Yohanes dalam ayat 36 berkata, bahwa semua itu terjadi supaya genaplah apa
yang tertulis. Dilihat secara lahiriah, Yesus adalah korban yang tidak berdaya, mati
tanpa kuasa. Dalam diam, Dia membuktikan diri-Nya. Dalam diam, Dia menjalani
rencana-Nya. Dalam diam, Ia mengendalikan setiap situasi di sekitar-Nya.

Aplikasi
Seringkali dalam persoalan hidup yang berat dan buntu, kita kehilangan iman untuk
percaya bahwa Allah bukan hanya masih bekerja tetapi tetap memegang kendali
setiap situasi. Kita tidak mampu percaya bahwa burung kecil di udara tetap hidup
karena tangan Tuhan yang kuat masih menopang dan mengendalikan hidupnya.

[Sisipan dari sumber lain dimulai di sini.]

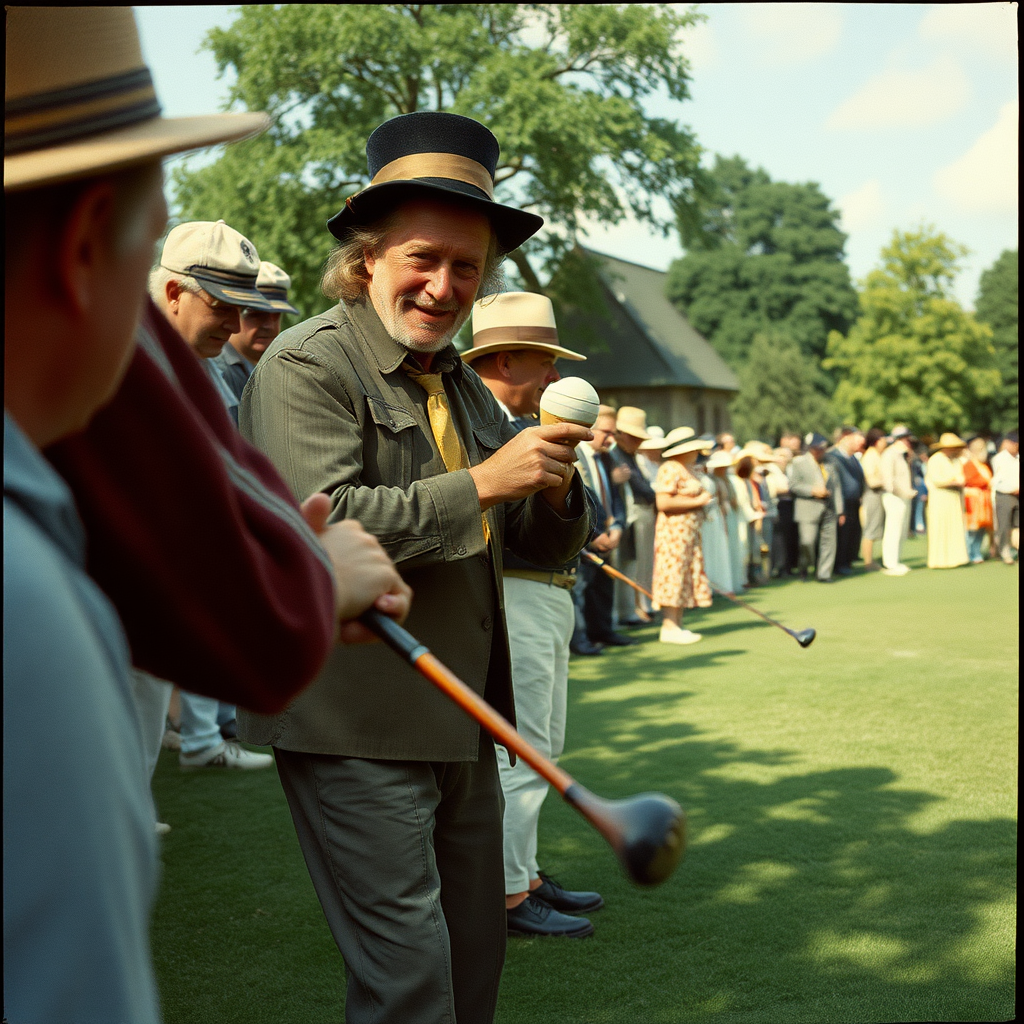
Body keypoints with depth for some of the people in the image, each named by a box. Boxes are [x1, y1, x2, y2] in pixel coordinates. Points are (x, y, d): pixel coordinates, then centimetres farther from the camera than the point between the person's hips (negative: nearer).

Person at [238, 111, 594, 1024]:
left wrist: (553, 487, -8)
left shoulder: (464, 385, 15)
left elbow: (542, 546, 15)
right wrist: (481, 484, -22)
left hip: (462, 723, 8)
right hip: (356, 727, -8)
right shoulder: (306, 364, -9)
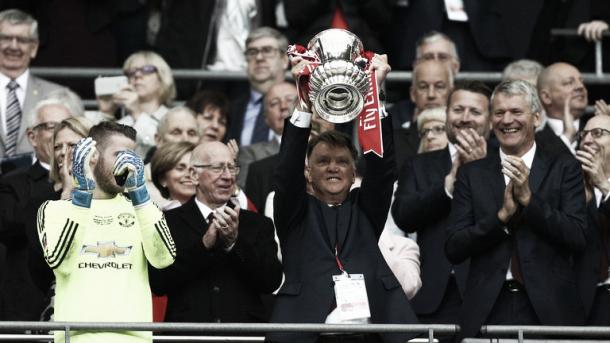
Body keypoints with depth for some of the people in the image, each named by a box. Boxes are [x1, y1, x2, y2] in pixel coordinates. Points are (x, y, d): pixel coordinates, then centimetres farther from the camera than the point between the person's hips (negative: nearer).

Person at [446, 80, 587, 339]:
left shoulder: (564, 168, 5)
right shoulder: (471, 174, 8)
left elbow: (578, 239, -5)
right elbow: (453, 250, 1)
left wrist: (528, 198, -13)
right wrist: (502, 215, -12)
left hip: (549, 310, -1)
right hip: (488, 311, 1)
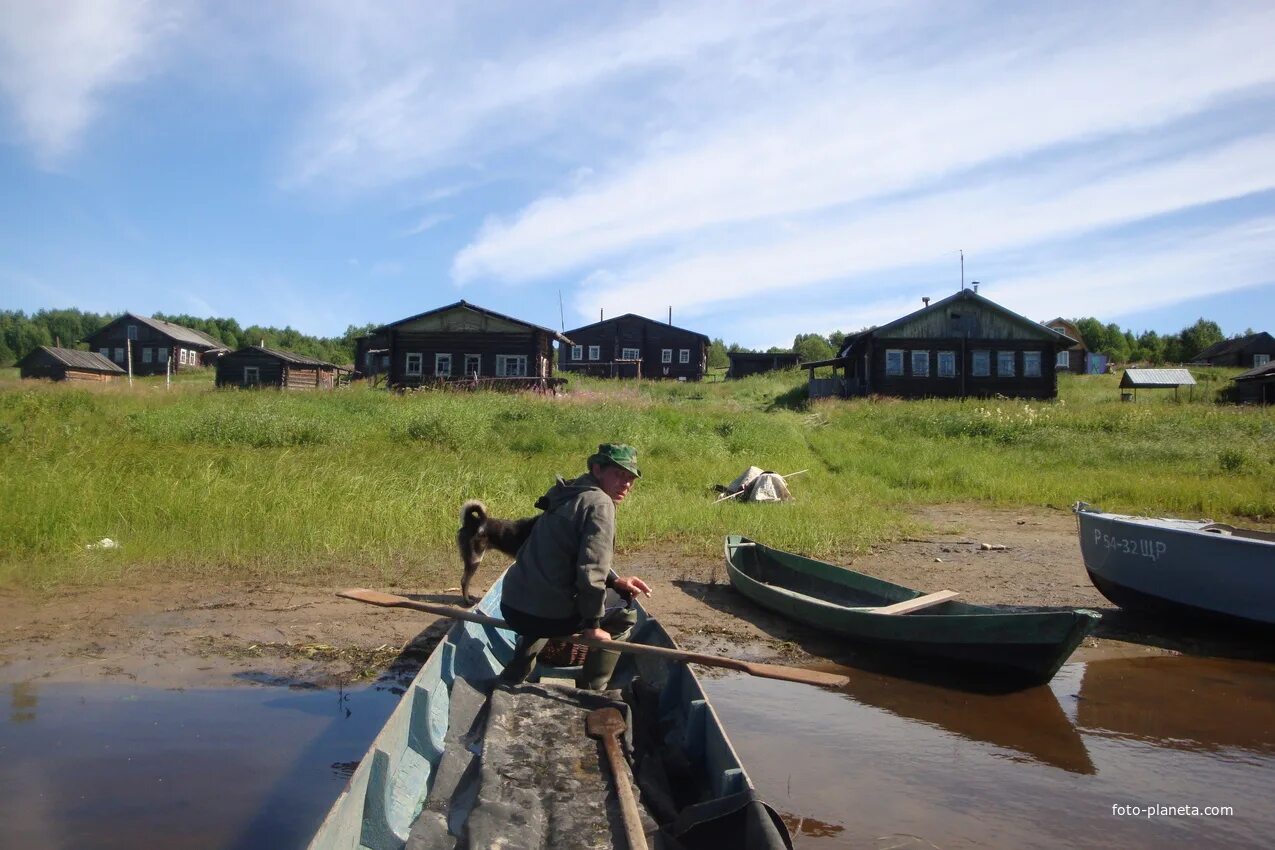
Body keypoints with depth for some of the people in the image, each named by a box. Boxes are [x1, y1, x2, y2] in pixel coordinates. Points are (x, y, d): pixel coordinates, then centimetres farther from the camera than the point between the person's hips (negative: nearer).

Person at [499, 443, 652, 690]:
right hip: (545, 615, -9)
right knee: (625, 619, 11)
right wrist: (593, 625, -10)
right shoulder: (600, 503, -14)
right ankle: (590, 693, 13)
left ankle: (510, 680, 43)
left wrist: (615, 582, 12)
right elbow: (591, 571, -21)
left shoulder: (571, 496, 16)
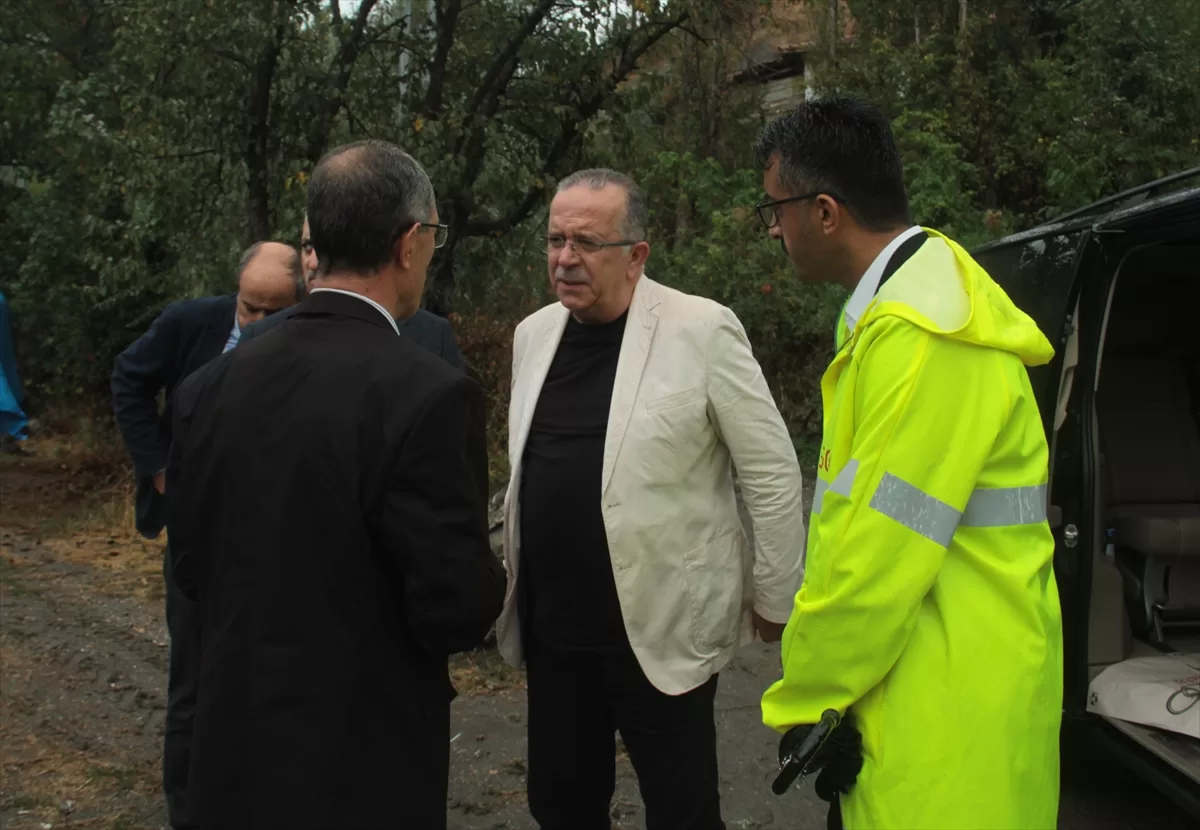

Saudara, kita perlu kembali melihat Alkitab dan mempercayainya bahwa Allah tidak
pernah kehilangan kendali, juga atas hidup kita. Ia memegang hidup Saudara dan
saya, Ia berkuasa atas masa depan Saudara dan saya. Meskipun kita tidak tahu hari
esok kita, tapi yang kita tahu bahwa hari esok kita itu dipegang oleh tangan Allah
yang maha kuat, karena itu percayalah dan tenanglah.